-- TASK ITEM --
From the forum discussion below on training in cardiothoracic surgery, reproduce word for word the passage between "However, it could" and "(s) for it.", inclusive.

-- TEXT PROVIDED --
BEGIN

I've seen this type of hand-holding in adult CT as well; IMHO it is almost purely a result of inadequate training rather than a reflection of the difficulty of the field. At my med school there were several attendings who seemed to think autonomy was a four letter word. The senior fellow struggled to put a patient on and off pump independently, and despite being three months from being an attending at the time would likely be unable to do a straightforward CABG on his own. He ended up doing a one year super fellowship to further improve. This was, per the residents, pretty reflective of the typical CT graduate's skill level from that program.
 
However, it could be a testament to the lack of autonomy at some of these programs. It's definitely not the norm.
Bingo! We have a winner.
I've seen this type of hand-holding in adult CT as well; IMHO it is almost purely a result of inadequate training rather than a reflection of the difficulty of the field. At my med school there were several attendings who seemed to think autonomy was a four letter word. The senior fellow struggled to put a patient on and off pump independently, and despite being three months from being an attending at the time would likely be unable to do a straightforward CABG on his own. He ended up doing a one year super fellowship to further improve. This was, per the residents, pretty reflective of the typical CT graduate's skill level from that program.

Alright, you guys are definitely in agreement, I'll take your word (s) for it.

END

-- MATERIAL SUPPLIED --
BEGIN

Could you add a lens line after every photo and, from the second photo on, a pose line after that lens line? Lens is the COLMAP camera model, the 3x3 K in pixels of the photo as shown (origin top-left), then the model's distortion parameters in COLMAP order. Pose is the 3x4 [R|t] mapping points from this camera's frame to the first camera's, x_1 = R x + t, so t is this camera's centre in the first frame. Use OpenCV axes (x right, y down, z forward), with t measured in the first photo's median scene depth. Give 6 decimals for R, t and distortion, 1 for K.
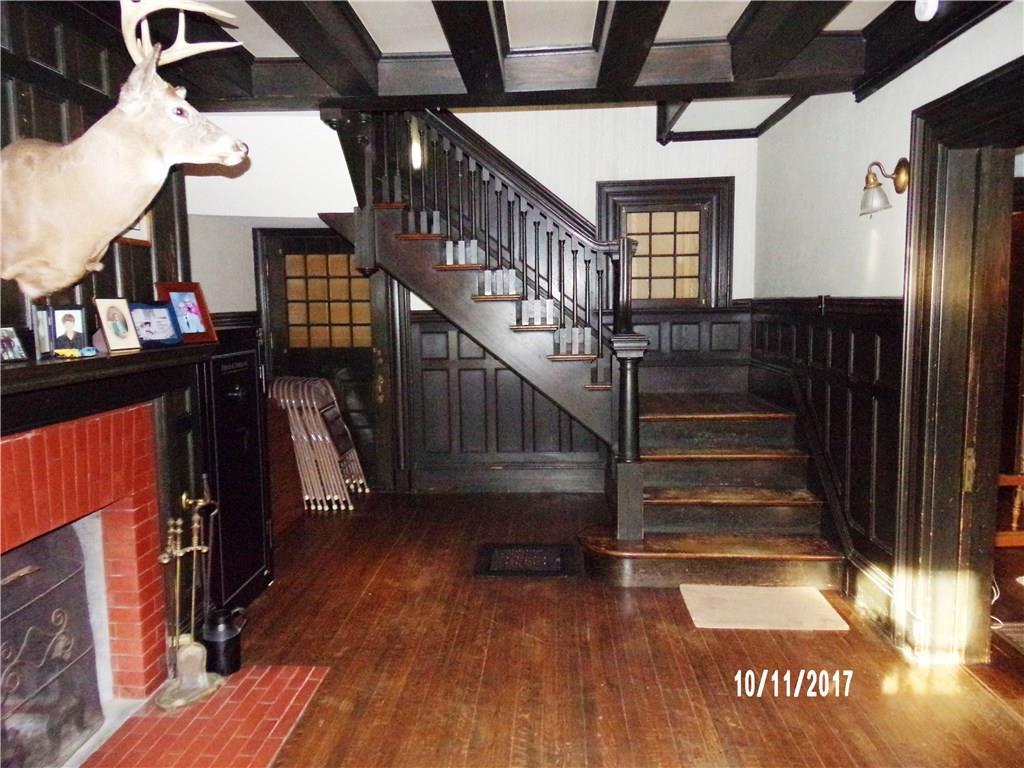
lens RADIAL K [[718.8, 0, 504.9], [0, 718.8, 379.2], [0, 0, 1]] dist [0.035562, 0.000136]
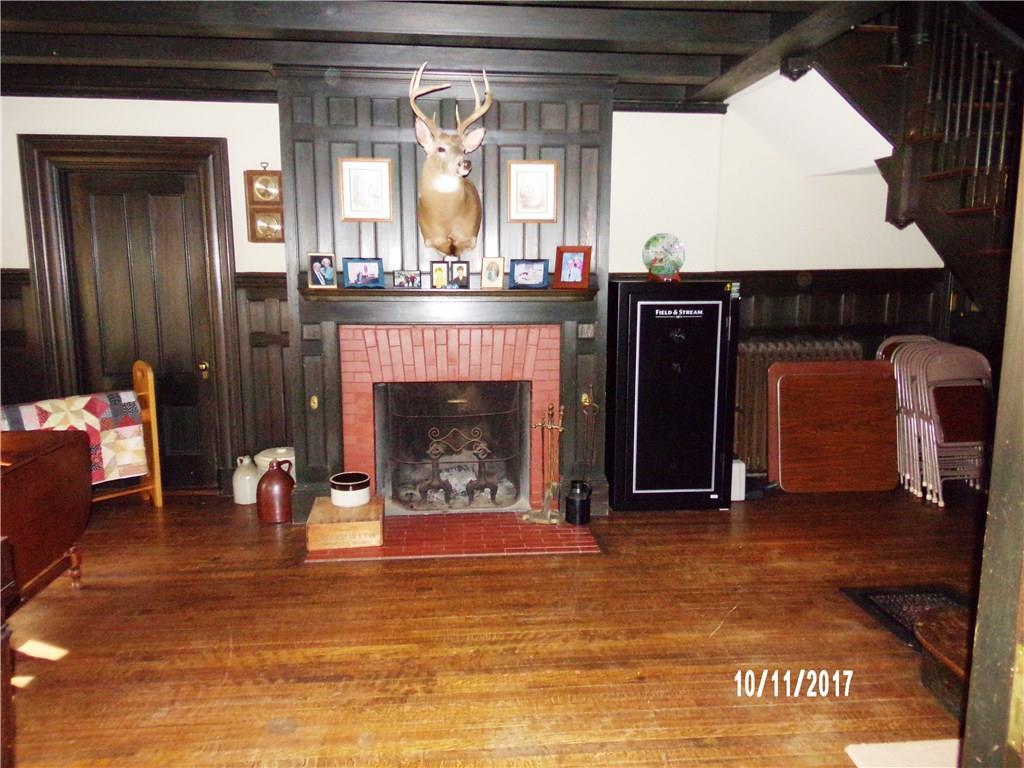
lens RADIAL K [[718.8, 0, 504.9], [0, 718.8, 379.2], [0, 0, 1]] dist [0.035562, 0.000136]
pose [[0.144461, 0.175287, -0.973861, 0.824700], [-0.107683, 0.981124, 0.160621, -0.074698], [0.983634, 0.081665, 0.160610, 0.552073]]
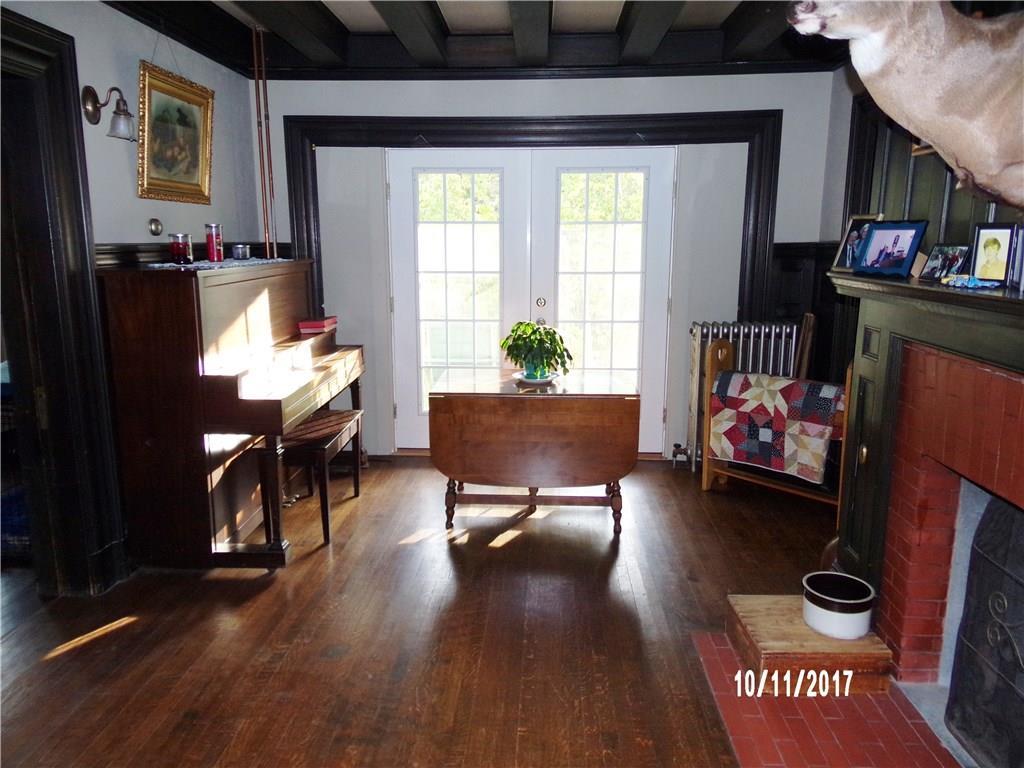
lens RADIAL K [[718.8, 0, 504.9], [0, 718.8, 379.2], [0, 0, 1]] dist [0.035562, 0.000136]
pose [[-0.999710, 0.024025, 0.001785, -0.042318], [0.023498, 0.956070, 0.292196, -0.117892], [0.005314, 0.292153, -0.956357, 1.160230]]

END

-- TASK RESULT --
However, it could be a testament to the lack of autonomy at some of these programs. It's definitely not the norm.
Bingo! We have a winner.
I've seen this type of hand-holding in adult CT as well; IMHO it is almost purely a result of inadequate training rather than a reflection of the difficulty of the field. At my med school there were several attendings who seemed to think autonomy was a four letter word. The senior fellow struggled to put a patient on and off pump independently, and despite being three months from being an attending at the time would likely be unable to do a straightforward CABG on his own. He ended up doing a one year super fellowship to further improve. This was, per the residents, pretty reflective of the typical CT graduate's skill level from that program.

Alright, you guys are definitely in agreement, I'll take your word (s) for it.